U.S. Bobsled and Skeleton’s athlete advisory committee voted unanimously in recent days, according to the report. Listed members of the committee include Olympic skeleton sliders Matthew Antoine and Kyle Tress.

“There’s tremendous support to skip this event, and I think it’s the right decision,” Tress said, according to the report.

At least 15 Russian medalists from the Sochi Olympics, including bobsledders and skeleton sliders, were on a state-run doping program leading into those Winter Games, according to the newspaper’s report in May. Russian doping samples were also tampered with at the Sochi Olympics, according to the report.

Those are primary reasons why bobsled and skeleton athletes in the U.S. and Europe have voiced concern about competing in Sochi in February.

Olympic champions Lizzy Yarnold (skeleton) and Steven Holcomb (bobsled) said earlier this fall that they may skip worlds, and men’s skeleton stars Martins and Tomass Dukurs might, too, according to Latvian media.

“We discussed this as a team, we’re up in the air,” Holcomb said last month. “We don’t know what we’re going to do yet. Safety is a concern. What are the chances I go there, and all of a sudden Russian anti-doping tests me, and I [falsely] test positive? That wouldn’t surprise me in the least. Being outspoken, yeah I’m a little nervous about going there.”

On July 19, following rampant Russian anti-doping issues, the IOC asked all winter sports federations to “freeze their preparations for major events in Russia, such as world championships … and to actively look for alternative organizers.”

The IOC later clarified that statement, telling federations it did not apply to events whose host cities were already chosen, according to Inside the Games. The 2017 World Bobsled and Skeleton Championships were awarded to Sochi in June 2013.

The International Bobsled and Skeleton Federation (IBSF) said it will not comment until after the second part of McLaren report into Russian doping is published Friday.

The World Cup bobsled and skeleton season started last weekend in Whistler, B.C. Both Russians who won 2014 Olympic skeleton medals competed in Whistler, seven months after the New York Times reported their names were on the Sochi doping list.

Alexander Tretiakov, a 2014 Olympic champion, finished second in Whistler, one spot ahead of Antoine. Elena Nikitina, a 2014 Olympic bronze medalist, finished 17th out of 25 racers in Whistler.

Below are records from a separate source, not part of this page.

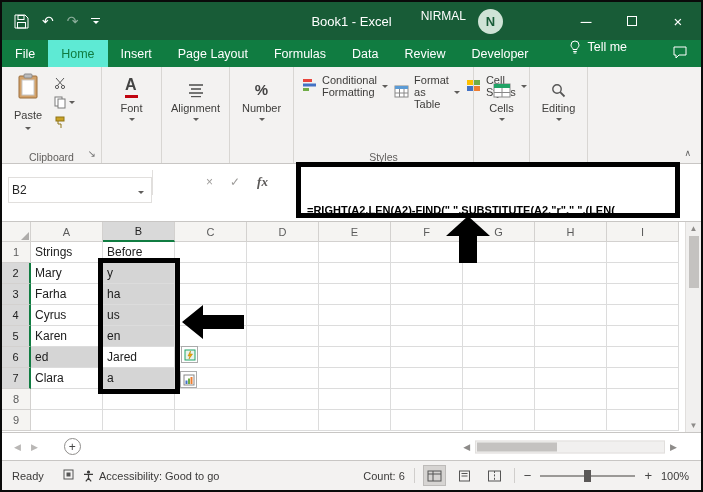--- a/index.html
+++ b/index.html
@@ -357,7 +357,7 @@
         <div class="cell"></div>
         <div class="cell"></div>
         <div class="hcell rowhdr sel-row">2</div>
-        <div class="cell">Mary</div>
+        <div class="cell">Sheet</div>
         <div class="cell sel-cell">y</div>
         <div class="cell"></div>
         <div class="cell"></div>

Nikitina won bronze in Sochi by .04 over American Katie Uhlaender. Uhlaender did not race in Whistler but is on the U.S. team for World Cups this season.

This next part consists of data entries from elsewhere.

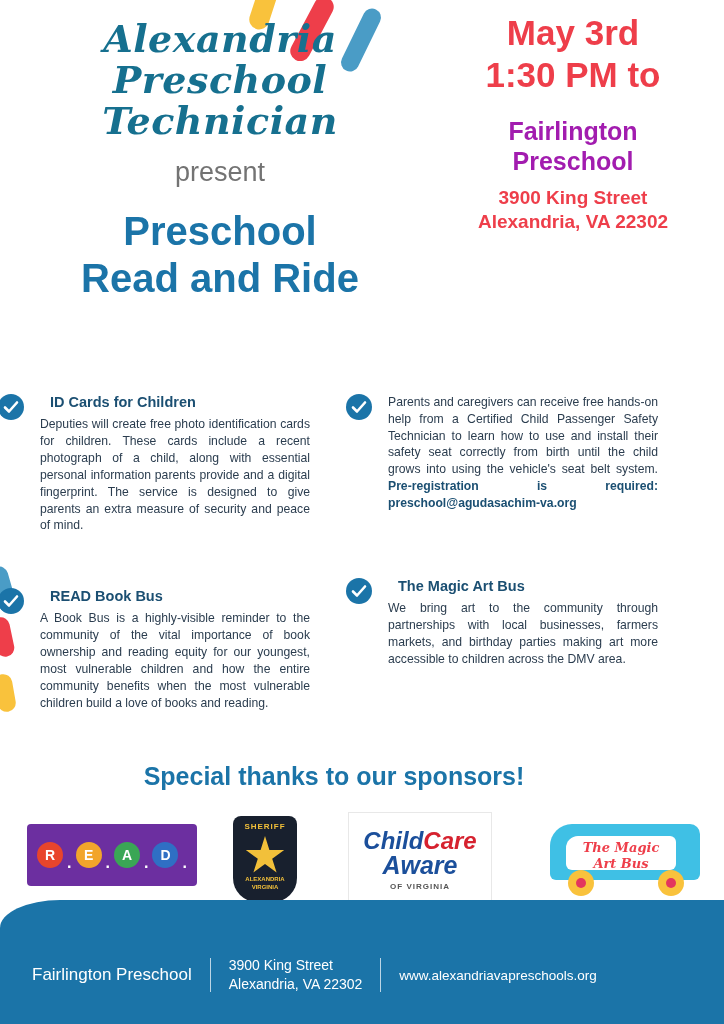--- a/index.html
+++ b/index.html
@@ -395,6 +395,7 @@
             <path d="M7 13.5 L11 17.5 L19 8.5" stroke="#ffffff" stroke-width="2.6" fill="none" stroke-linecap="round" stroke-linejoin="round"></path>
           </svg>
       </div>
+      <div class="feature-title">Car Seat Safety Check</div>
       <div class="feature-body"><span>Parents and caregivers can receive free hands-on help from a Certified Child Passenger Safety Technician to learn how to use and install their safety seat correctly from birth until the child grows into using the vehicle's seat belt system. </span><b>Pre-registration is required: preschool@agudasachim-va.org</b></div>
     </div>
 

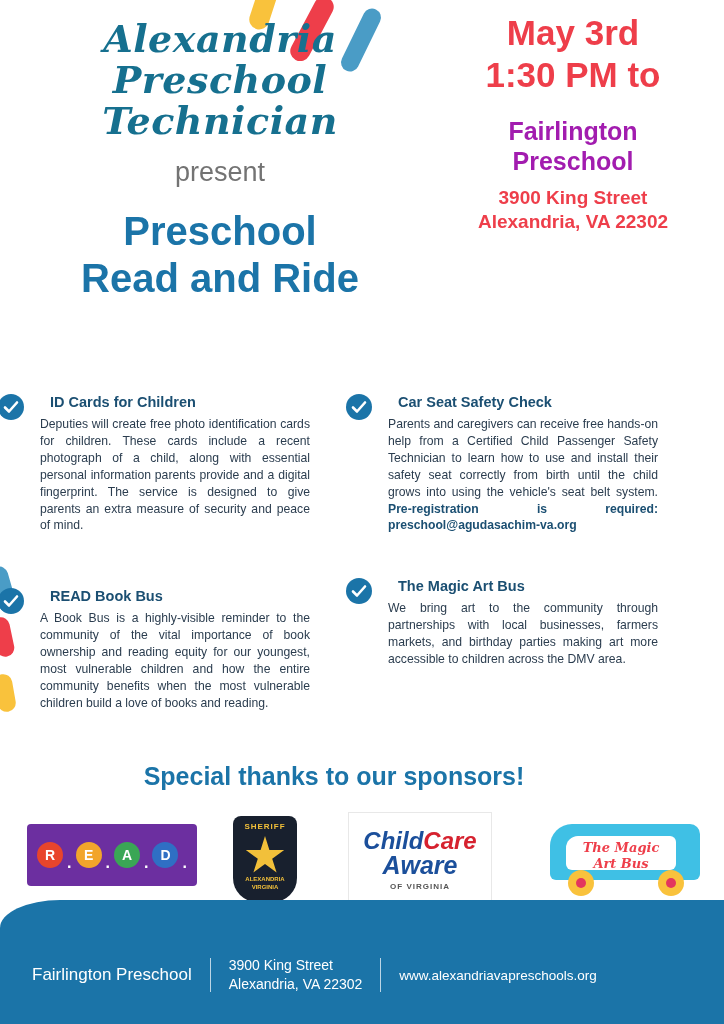--- a/index.html
+++ b/index.html
@@ -272,7 +272,7 @@
     font-size: 13px;
     text-align: center;
     line-height: 1.2;
-    padding-top: 4px;
+    padding-top: 14px;
     box-sizing: border-box;
   }
   .wheel {

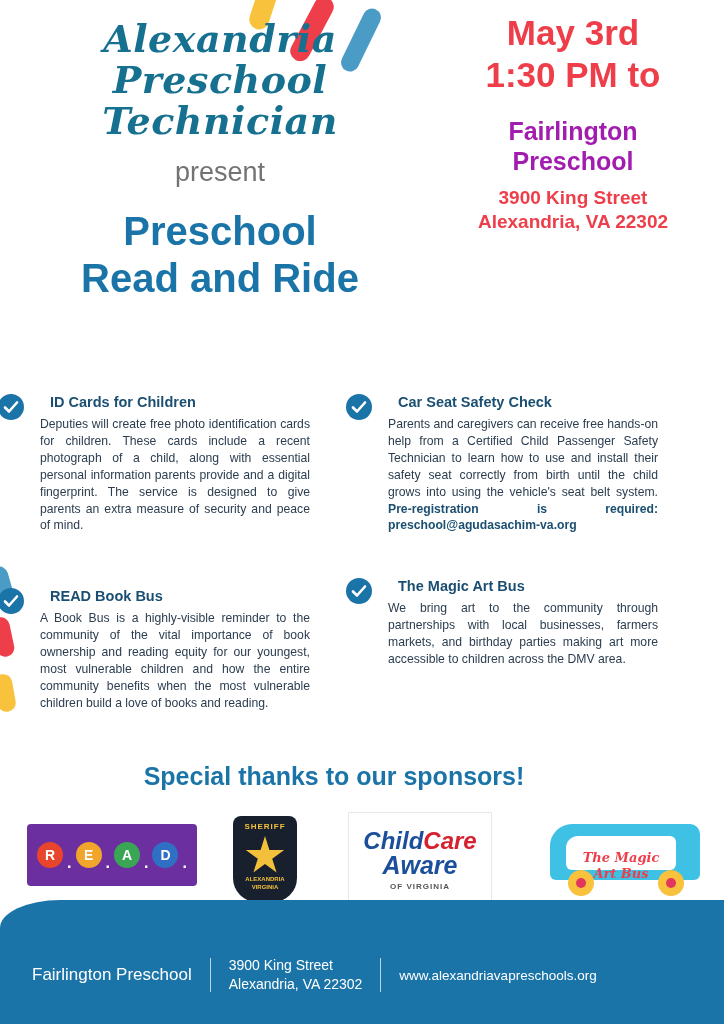--- a/index.html
+++ b/index.html
@@ -313,9 +313,9 @@
     color: #ffffff;
   }
   .footer-name {
-    margin-left: 32px;
+    margin-left: 16px;
     font-size: 17px;
-    font-weight: normal;
+    font-weight: bold;
     white-space: nowrap;
   }
   .f-div {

“Sochi is in Russia, and it’s the place where the cheating happened,” Uhlaender said, according to The New York Times. “I’m confused at how the IOC said what it said, and we’re still holding our world championships there.”

MORE: Bobsled, luge, skeleton broadcast schedule

*Correction: Olympic medalist bobsledder Elana Meyers Taylor is listed on U.S. Bobsled and Skeleton’s athlete advisory council webpage, but she said Monday she resigned her position on the athletes advisory council in July.